Raincoats Live

MAR 17 For a band of women best known for a few albums in the early ‘80s, the Raincoats remain shockingly vital. Last Saturday, Decked out in their signature mid-80’s eclectica (gold sequins, a drum major jacket) Ana de Silva and Gina Birch also wore surprised expressions, glorying in their own punk-rock racket as well as the Star Theatre’s packed turnout. The songs don’t surprise—they’re nearly 35 years old at this point—but the Raincoats’ particular shambling grace continues to come alive onstage more than on record.

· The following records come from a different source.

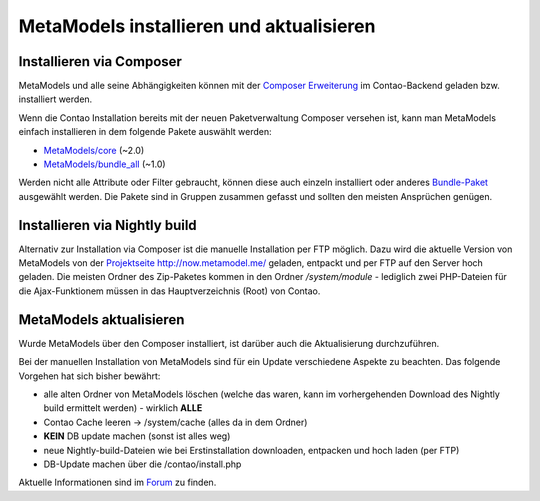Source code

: MetaModels installieren und aktualisieren
-----------------------------------------

Installieren via Composer
^^^^^^^^^^^^^^^^^^^^^^^^^

MetaModels und alle seine Abhängigkeiten können mit der `Composer Erweiterung <https://c-c-a.org/ueber-composer>`_
im Contao-Backend geladen bzw. installiert werden.

Wenn die Contao Installation bereits mit der neuen Paketverwaltung Composer versehen ist,
kann man MetaModels
einfach installieren in dem folgende Pakete auswählt werden:

* `MetaModels/core <https://packagist.org/packages/MetaModels/core>`_ (~2.0)
* `MetaModels/bundle_all <https://packagist.org/packages/MetaModels/bundle_all>`_ (~1.0)

Werden nicht alle Attribute oder Filter gebraucht, können diese auch einzeln installiert
oder anderes `Bundle-Paket <https://github.com/MetaModels?query=bundle>`_ ausgewählt
werden. Die Pakete sind in Gruppen zusammen gefasst und sollten den meisten Ansprüchen genügen.

Installieren via Nightly build
^^^^^^^^^^^^^^^^^^^^^^^^^^^^^^

Alternativ zur Installation via Composer ist die manuelle Installation per FTP möglich. Dazu wird
die aktuelle Version von MetaModels von der `Projektseite http://now.metamodel.me/ <http://now.metamodel.me/>`_
geladen, entpackt und per FTP auf den Server hoch geladen. Die meisten Ordner des Zip-Paketes
kommen in den Ordner `/system/module` - lediglich zwei PHP-Dateien für die Ajax-Funktionem
müssen in das Hauptverzeichnis (Root) von Contao.

MetaModels aktualisieren
^^^^^^^^^^^^^^^^^^^^^^^^

Wurde MetaModels über den Composer installiert, ist darüber auch die Aktualisierung durchzuführen.

Bei der manuellen Installation von MetaModels sind für ein Update verschiedene Aspekte zu beachten.
Das folgende Vorgehen hat sich bisher bewährt:

* alle alten Ordner von MetaModels löschen (welche das waren, kann im vorhergehenden Download des
  Nightly build ermittelt werden) - wirklich **ALLE**
* Contao Cache leeren -> /system/cache (alles da in dem Ordner)
* **KEIN** DB update machen (sonst ist alles weg)
* neue Nightly-build-Dateien wie bei Erstinstallation downloaden, entpacken und hoch laden (per FTP)
* DB-Update machen über die /contao/install.php

Aktuelle Informationen sind im
`Forum <https://community.contao.org/de/showthread.php?56725-MetaModels-aktualisieren-%28ohne-Composer%29>`_
zu finden.
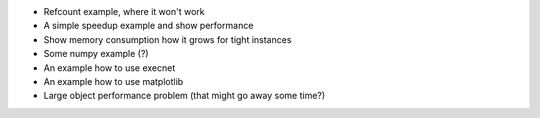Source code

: 
* Refcount example, where it won't work

* A simple speedup example and show performance

* Show memory consumption how it grows for tight instances

* Some numpy example (?)

* An example how to use execnet

* An example how to use matplotlib

* Large object performance problem (that might go away some time?)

Formed in 1977, The Raincoats became notable in ‘79 for being the first all-female punk band. Their sound—at turns precocious and triumphant, always reveling in the joy of turning a guitar up loud—announced the end of the male-dominated punk scene and drew threads of inspiration all the way from 90’s “riot grrl” acts like Bikini Kill to Saturday’s opening act, Grass Widow.

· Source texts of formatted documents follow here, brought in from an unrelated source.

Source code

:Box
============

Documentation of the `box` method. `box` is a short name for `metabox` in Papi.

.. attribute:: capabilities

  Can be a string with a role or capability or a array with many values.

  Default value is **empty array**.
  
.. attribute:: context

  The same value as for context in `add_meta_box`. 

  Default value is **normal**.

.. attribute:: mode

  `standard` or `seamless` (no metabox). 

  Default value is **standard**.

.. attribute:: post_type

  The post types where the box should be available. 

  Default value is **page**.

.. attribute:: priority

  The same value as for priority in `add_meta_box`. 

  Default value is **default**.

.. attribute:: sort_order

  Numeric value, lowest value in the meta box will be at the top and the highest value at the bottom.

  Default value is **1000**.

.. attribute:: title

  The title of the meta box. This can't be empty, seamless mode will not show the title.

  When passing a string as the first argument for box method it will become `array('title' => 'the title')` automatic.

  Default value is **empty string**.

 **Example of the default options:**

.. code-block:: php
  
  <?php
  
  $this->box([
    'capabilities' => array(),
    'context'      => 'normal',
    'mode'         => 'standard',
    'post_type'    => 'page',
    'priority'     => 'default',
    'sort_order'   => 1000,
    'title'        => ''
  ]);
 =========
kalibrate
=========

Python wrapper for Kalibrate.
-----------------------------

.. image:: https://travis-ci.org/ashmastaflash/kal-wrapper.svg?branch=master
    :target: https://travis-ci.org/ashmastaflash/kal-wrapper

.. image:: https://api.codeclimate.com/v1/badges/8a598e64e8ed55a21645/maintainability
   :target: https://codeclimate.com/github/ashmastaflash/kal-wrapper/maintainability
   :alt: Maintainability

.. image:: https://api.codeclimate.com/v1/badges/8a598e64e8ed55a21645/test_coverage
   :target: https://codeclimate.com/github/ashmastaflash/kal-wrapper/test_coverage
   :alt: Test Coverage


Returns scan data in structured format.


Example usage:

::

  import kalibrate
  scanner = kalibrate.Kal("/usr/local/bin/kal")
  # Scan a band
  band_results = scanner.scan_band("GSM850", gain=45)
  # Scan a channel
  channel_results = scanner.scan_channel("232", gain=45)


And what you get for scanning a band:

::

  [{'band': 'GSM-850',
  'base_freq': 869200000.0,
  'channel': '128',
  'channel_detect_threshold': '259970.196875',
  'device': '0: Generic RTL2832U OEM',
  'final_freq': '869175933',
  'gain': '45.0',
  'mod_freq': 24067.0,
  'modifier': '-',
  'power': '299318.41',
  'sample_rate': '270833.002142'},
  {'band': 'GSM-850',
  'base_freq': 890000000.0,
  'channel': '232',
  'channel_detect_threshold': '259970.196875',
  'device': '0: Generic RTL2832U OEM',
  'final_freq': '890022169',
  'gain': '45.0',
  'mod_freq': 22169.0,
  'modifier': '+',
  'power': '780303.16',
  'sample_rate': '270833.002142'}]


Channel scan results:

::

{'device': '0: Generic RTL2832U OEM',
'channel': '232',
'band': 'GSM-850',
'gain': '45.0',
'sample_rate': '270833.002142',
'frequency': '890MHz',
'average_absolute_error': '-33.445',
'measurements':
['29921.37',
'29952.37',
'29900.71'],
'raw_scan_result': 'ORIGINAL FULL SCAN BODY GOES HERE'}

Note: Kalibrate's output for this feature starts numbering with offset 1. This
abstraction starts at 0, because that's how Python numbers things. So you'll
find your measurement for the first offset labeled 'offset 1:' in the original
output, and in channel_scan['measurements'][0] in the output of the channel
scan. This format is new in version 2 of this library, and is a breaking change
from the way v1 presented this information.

The Raincoats’ choice to include Grass Widow seems like a conscious passing of the torch, and certainly comparisons can be drawn musically. But while the Raincoats’ nothing-to-prove enthusiasm at times upsets their rhythmic momentum, Grass Widow’s steely focus never errs from their sleek, insistent take on punk. The elders tend to pile on outré noise, while the young punks excise all elements until you can see the bones of every song, each band shoring up the other’s weaknesses.

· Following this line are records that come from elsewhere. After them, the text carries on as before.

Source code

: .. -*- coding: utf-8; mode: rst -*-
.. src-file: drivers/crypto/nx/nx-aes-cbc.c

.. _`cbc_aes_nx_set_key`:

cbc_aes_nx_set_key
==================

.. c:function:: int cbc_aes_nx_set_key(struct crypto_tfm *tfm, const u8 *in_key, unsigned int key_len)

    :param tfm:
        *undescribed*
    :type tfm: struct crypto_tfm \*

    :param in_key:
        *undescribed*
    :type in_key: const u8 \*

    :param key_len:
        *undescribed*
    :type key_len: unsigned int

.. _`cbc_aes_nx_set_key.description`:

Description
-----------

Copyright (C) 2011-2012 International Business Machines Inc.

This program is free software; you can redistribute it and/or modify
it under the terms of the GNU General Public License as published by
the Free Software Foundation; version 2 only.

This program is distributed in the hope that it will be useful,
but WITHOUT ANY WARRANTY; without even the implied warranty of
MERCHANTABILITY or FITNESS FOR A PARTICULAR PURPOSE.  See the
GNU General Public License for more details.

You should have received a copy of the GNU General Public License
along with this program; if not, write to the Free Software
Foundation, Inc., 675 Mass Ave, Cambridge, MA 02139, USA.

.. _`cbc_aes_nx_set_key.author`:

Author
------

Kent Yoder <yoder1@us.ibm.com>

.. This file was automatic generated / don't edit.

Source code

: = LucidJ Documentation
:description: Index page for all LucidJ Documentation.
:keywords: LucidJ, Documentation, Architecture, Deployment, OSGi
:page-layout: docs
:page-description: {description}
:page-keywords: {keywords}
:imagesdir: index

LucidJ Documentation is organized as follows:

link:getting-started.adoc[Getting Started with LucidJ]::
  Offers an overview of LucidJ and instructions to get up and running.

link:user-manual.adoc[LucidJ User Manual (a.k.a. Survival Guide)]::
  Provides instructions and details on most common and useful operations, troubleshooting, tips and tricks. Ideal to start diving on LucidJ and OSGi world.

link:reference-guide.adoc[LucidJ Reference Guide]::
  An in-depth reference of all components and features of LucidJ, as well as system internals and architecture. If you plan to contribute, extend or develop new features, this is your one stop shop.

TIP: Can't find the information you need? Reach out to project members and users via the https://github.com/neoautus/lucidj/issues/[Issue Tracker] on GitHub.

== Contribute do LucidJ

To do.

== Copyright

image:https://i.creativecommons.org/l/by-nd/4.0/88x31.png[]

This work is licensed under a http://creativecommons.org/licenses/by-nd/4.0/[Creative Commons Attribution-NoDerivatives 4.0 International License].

For the culminating coup de grace, the Raincoats burst into a rendition of the Kinks’ “Lola,” joined by the women of Grass Widow. All seven onstage turned what could have been a tossed-off encore into a sloppy celebration of the past thirty-plus years of women in punk. In a year when political lines have been drawn across women’s bodies time and time again, the raw power in each set came across as especially righteous this Saint Patty’s night.